Imagine a cena: um ‘rasta’ desconhecido vestindo moletom e carregando um violão decide que vai cantar e tocar umas músicas na Estação da Lapa. Quer trazer um pouco de alegria às pessoas que vão e vêm no terminal. Começam os primeiros acordes de um reggae: era Árvore, de Edson Gomes.
Uns passam sem dar importância. Para outros, aquilo chama atenção. Alguns, desconfiados, parecem já ter matado a charada. Não era qualquer músico. Não era ‘um artista de rua’ – embora fosse um artista que vive a rua. Era um timbre que refletia aqueles sons; de gente comum, de gente que sai de casa todo dia para viver um sonho. Era uma voz de Salvador.
“É Saulo, amiga!”, o grito de uma estudante com a farda do colégio parece trazer de volta à realidade. Oi? Como assim, Saulo, em plena quarta-feira à tarde, na Estação da Lapa? A amiga parece não acreditar. “É Saulo sim, oxe!”, continua a primeira, que puxa a outra para perto. Àquela altura, uma pequena multidão já começava a se formar.
Não devia ter muito mais do que um minuto de música, mas, naquele momento, a identidade do nosso rasta já tinha sido conhecida. “Seu lindo!”, gritavam alguns. Saulo já ria como se tivesse aceitado seu destino. Tinha sido descoberto logo de cara.
Ele encarou um desafio e um convite do CORREIO de se disfarçar e fazer, como um presente pelos 469 anos de Salvador, um pocket show num dos locais mais representativos da cidade nesta quarta-feira (28). A Estação da Lapa pode não ser ponto turístico, mas faz parte da rotina de milhares de soteropolitanos.
“Na hora que ele entrou aqui e vi a barbinha, já sabia. Vi o chinelo, pronto. Não entendi nada, porque achei que seria um artista de rua. Mas quando ele começou a cantar…”, explicava a atendente Ariele Gardênia, 22, que trabalha numa lanchonete em frente ao local onde Saulo começou a cantar.

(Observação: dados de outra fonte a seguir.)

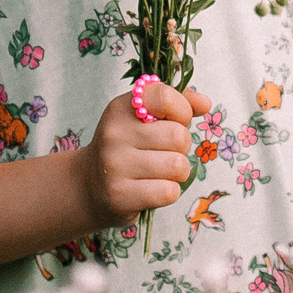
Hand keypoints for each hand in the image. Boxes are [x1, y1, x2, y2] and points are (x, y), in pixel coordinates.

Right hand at [80, 78, 212, 225]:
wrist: (88, 185)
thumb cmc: (126, 147)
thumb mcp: (143, 119)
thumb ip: (176, 104)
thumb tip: (205, 103)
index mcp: (121, 108)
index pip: (164, 97)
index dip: (182, 111)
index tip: (176, 121)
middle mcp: (114, 133)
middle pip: (179, 136)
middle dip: (182, 148)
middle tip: (165, 152)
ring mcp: (115, 165)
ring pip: (177, 166)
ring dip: (177, 173)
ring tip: (159, 172)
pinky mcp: (119, 195)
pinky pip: (168, 192)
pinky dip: (169, 192)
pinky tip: (153, 189)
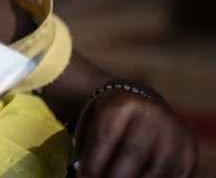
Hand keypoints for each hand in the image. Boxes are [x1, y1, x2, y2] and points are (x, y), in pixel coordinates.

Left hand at [75, 83, 196, 176]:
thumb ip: (89, 150)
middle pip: (133, 153)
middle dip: (115, 175)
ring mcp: (174, 131)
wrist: (144, 110)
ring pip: (156, 168)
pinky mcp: (189, 149)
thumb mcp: (93, 125)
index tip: (85, 176)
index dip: (94, 161)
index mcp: (122, 104)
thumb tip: (85, 175)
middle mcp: (152, 114)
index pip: (106, 135)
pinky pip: (175, 175)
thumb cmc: (110, 124)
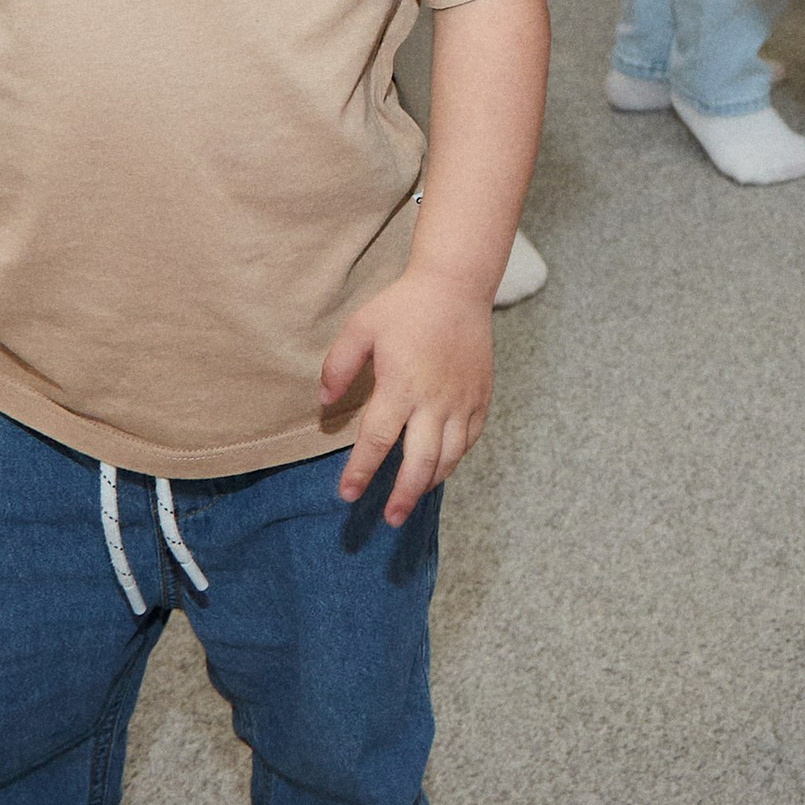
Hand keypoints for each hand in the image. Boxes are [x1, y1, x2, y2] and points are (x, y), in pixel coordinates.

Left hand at [320, 263, 493, 527]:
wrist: (457, 286)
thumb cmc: (404, 306)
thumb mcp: (360, 327)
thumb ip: (338, 366)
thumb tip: (324, 404)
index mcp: (401, 386)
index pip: (377, 441)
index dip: (361, 471)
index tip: (348, 494)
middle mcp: (434, 401)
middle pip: (420, 462)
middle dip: (404, 495)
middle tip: (391, 517)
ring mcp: (461, 401)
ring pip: (449, 456)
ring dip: (430, 482)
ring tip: (413, 499)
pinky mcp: (480, 397)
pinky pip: (469, 439)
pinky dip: (454, 459)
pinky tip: (440, 467)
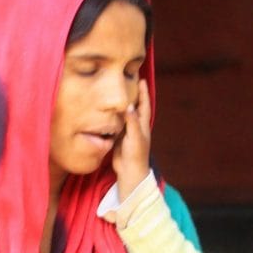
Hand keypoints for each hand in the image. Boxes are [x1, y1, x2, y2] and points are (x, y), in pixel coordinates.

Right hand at [111, 79, 151, 196]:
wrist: (130, 172)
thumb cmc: (135, 155)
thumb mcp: (135, 137)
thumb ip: (132, 121)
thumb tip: (129, 105)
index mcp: (142, 125)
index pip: (143, 104)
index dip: (143, 92)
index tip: (141, 80)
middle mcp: (136, 126)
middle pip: (135, 107)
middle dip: (134, 95)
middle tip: (129, 82)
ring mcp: (128, 132)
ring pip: (125, 115)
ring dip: (123, 105)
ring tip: (117, 93)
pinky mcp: (119, 138)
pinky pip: (117, 123)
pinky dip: (114, 116)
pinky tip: (108, 111)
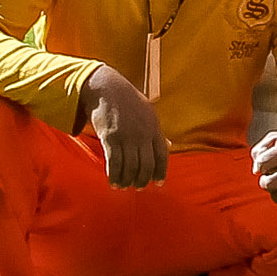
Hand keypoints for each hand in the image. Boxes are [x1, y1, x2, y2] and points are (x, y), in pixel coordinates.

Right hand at [82, 64, 168, 189]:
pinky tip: (112, 181)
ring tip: (123, 186)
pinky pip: (114, 163)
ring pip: (130, 167)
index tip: (158, 183)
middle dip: (142, 180)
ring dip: (127, 180)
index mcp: (154, 127)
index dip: (160, 172)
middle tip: (137, 187)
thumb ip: (157, 132)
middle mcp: (143, 134)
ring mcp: (127, 136)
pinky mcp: (110, 138)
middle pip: (146, 165)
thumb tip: (169, 144)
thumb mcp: (148, 113)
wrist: (107, 88)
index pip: (162, 155)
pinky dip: (114, 175)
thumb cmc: (128, 101)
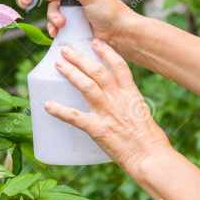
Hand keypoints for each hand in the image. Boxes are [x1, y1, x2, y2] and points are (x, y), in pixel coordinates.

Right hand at [17, 0, 134, 38]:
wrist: (119, 34)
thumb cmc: (109, 11)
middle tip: (25, 2)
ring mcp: (71, 6)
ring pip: (50, 7)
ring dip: (51, 16)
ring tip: (60, 24)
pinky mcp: (71, 20)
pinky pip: (53, 21)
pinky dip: (52, 26)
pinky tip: (56, 32)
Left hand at [44, 39, 170, 174]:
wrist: (151, 158)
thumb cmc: (151, 141)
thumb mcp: (142, 115)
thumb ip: (129, 106)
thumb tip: (119, 106)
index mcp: (131, 95)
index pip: (119, 66)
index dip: (106, 52)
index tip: (95, 41)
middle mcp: (119, 99)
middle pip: (98, 72)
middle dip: (80, 58)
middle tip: (65, 50)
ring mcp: (108, 113)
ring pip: (86, 86)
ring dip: (71, 73)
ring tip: (58, 65)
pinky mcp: (98, 129)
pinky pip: (75, 117)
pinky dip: (60, 111)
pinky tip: (48, 105)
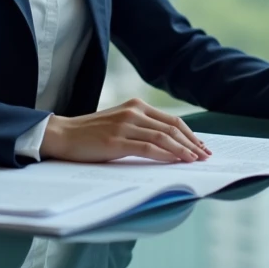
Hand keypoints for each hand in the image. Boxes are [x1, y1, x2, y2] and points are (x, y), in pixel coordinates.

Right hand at [39, 98, 211, 162]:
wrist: (62, 135)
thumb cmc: (90, 134)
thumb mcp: (119, 124)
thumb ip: (140, 128)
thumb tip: (167, 144)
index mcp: (136, 106)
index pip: (171, 120)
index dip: (189, 134)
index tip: (201, 146)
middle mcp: (134, 112)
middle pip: (172, 127)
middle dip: (192, 143)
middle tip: (205, 156)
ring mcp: (125, 125)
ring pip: (163, 137)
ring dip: (183, 150)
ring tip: (195, 160)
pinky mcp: (117, 140)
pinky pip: (148, 147)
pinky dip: (166, 154)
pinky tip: (176, 161)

Ela descreveu sua lógica à repórter: Saulo costuma andar de chinelo. Despojado, basta olhar para ele que qualquer um percebe que ele gosta de conforto.
Saulo, por sua vez, emendava uma canção à outra. Quando começou Raiz de Todo Bem, foi como se falasse diretamente com alguns que estavam ali. Tirou a peruca e acabou com o disfarce – que, agora, já não fazia sentido. E não parava de vir gente de todo lado – das saídas do terminal, dos shoppings da região e do metrô.
“A gente tem tantas dores e sofre tanto preconceito na vida, mas ele é um cara que quebra paradigmas”, disse a vendedora Vanessa Henrique.
Vanessa tinha acabado de chegar à estação quando viu Saulo – já sem o disfarce. De lá, ela seguiria para uma consulta com o dentista, marcada para as 16h. Já eram 16h. “Acho que perdi o dentista, mas não tinha como não parar aqui. Eu estava aqui falando que vocês (o CORREIO) fazem ações muito legais, porque quem vai imaginar Saulo na Lapa?”. De fato, Vanessa. Mas uma coisa dessas só acontece em Salvador. Isso é Salvador.
Para a atendente Verena Carvalho, 33, essa foi a melhor parte do presente. Para ela, Saulo é Salvador. “Ele leva o nome da cidade para todos os lugares. Se tem uma pessoa que representa Salvador, essa pessoa é Saulo”. A autônoma Ana Cláudia Jesus, 47, também compartilhava da mesma opinião. Explicou que achava que nenhuma outra escolha poderia ser melhor do que o cantor. “Eu estava descendo a escada quando ouvi a voz dele, que reconheceria em qualquer lugar do mundo. Ele tem esse jeito simples. É iluminado”.